Sparse and haunting, the song becomes more off kilter and out of tune with each
murder, giving a nice hint of the deteriorating mental state of the
black-gloved strangler.
One of the great joys of any Paul Naschy (real name:
Jacinto Molina) horror film is the feeling of affection for the genre that
always shines through. Even in his lesser efforts it's obvious that he loves
making monster movies and is honestly trying to make the best one he possibly
can. Of course, this sometimes causes them to be so over-earnest in their
seriousness that even a diehard fan can wish that characters would stop whining
and just do something. Pathos and a surfeit of sentimentality often crept into
the screenplays penned by Naschy. But luckily this was before horror film
lengths expanded past the two hour mark so that final act rampage was never too
far away. Also, his desire to inject some romanticism into nearly every story
could come off as forced and silly by turns. These dives into doe-eyed
lovemaking, complete with swelling musical accompaniment, were not helped by
the fact that in nearly every case it was Naschy himself who was rolling around
in the sack with the beautiful actresses. Not that Paul wasn't a fine example
of studly machismo. But when the scriptwriter/actor ends up bedding almost
every gorgeous woman in the film EVERY TIME it becomes a growing source of
amusement. "Hey, Jacinto... How many naked actresses do you get to
paw in this movie?" I suspect that a compilation of just the
lovemaking scenes form his movies strung together one after another would make
a pretty amusing (and lengthy) party tape. The looks of barely restrained lust
are only rivaled in their entertainment value by his intense contortions of
pain and rage during one of his dozens of screen werewolf transformations. For
sheer emotional overkill, Naschy was your man!
Luckily, Blue Eyes of the Broken Doll manages
to avoid the over sentimentality of most Naschy stories. I thought we were
really in for it when Ivette shows up in the wheelchair, but she is never
played for cheap emotion. The character is central to the underlying tensions
between the sisters but is kept mostly in the background, with only her
paranoia about her new nurse giving a view into her inner world.
Of course, the main reason the film is so engrossing is
its central mystery —who is killing the young women around the village?
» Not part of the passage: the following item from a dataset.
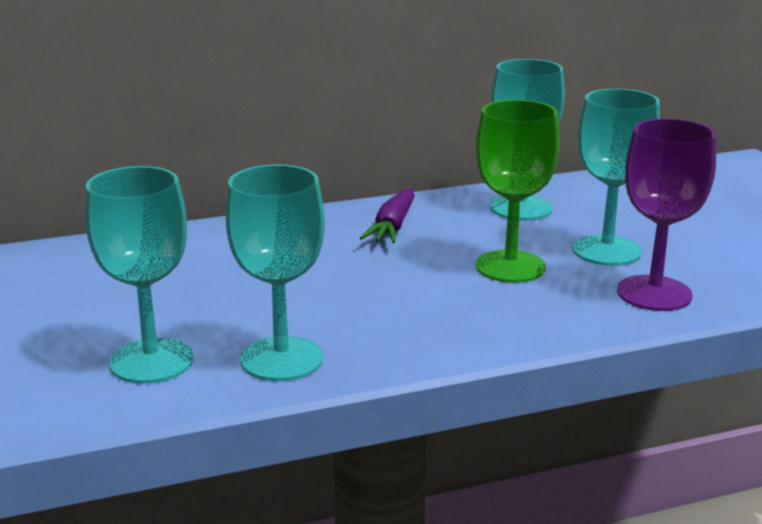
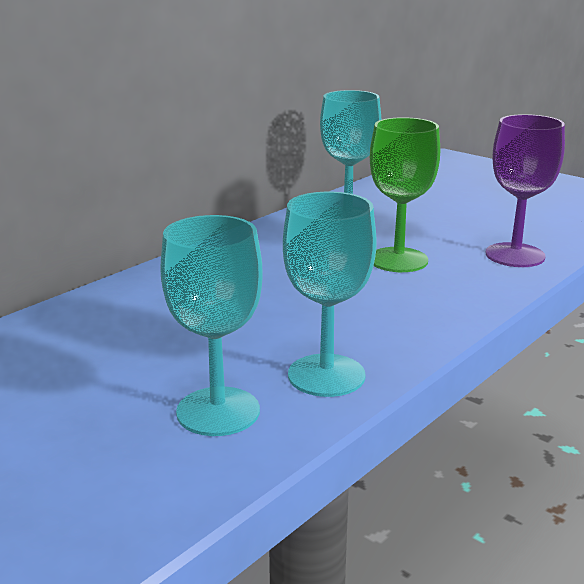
camera: 30 degrees left, 0 degrees up
(393, 226) = (271, 251): purple carrot -> none
(606, 251) = (446, 234): turquoise goblet -> none

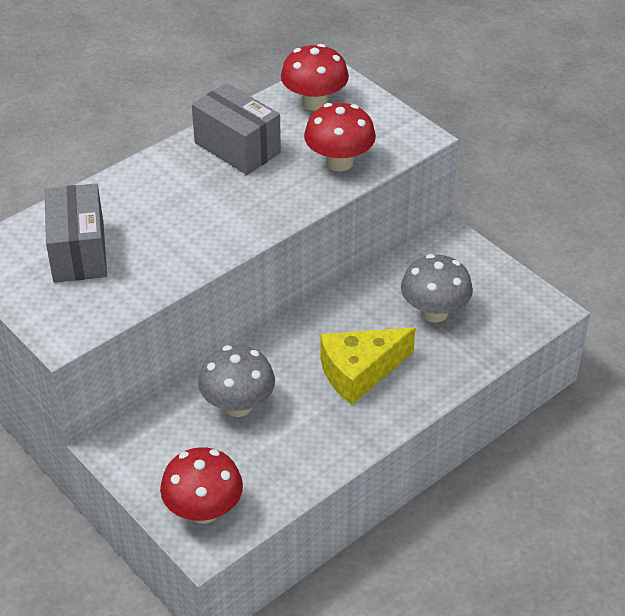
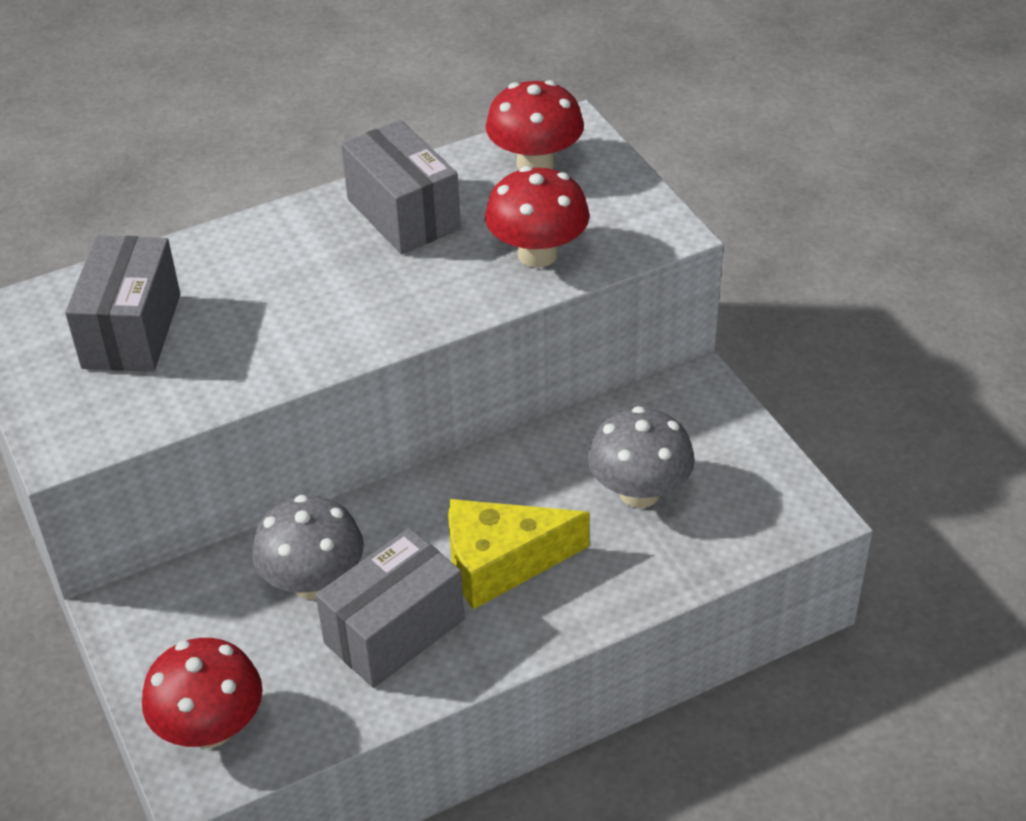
camera: 15 degrees right, 0 degrees up
(304, 427) = (394, 631): none -> grey box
It's a great puzzle, and even if the final reveal shows that there was no way
at all for a viewer to figure things out it's still a fun tale. The film goes
out of its way to provide clues pointing to several characters, setting up
plenty of red herrings. And even if we know it simply can't be Gilles (because
he's the most obvious choice), his barely suppressed desire to strangle women
does cause a few doubts.
1 comment:
I read EC reviews everyday on my lunch break. Brian Lindsey and you were my favorite writers to read. I sought out and avoided certain movies thanks to those reviews. Paul Naschy's love of the genre is what captivated me from the start.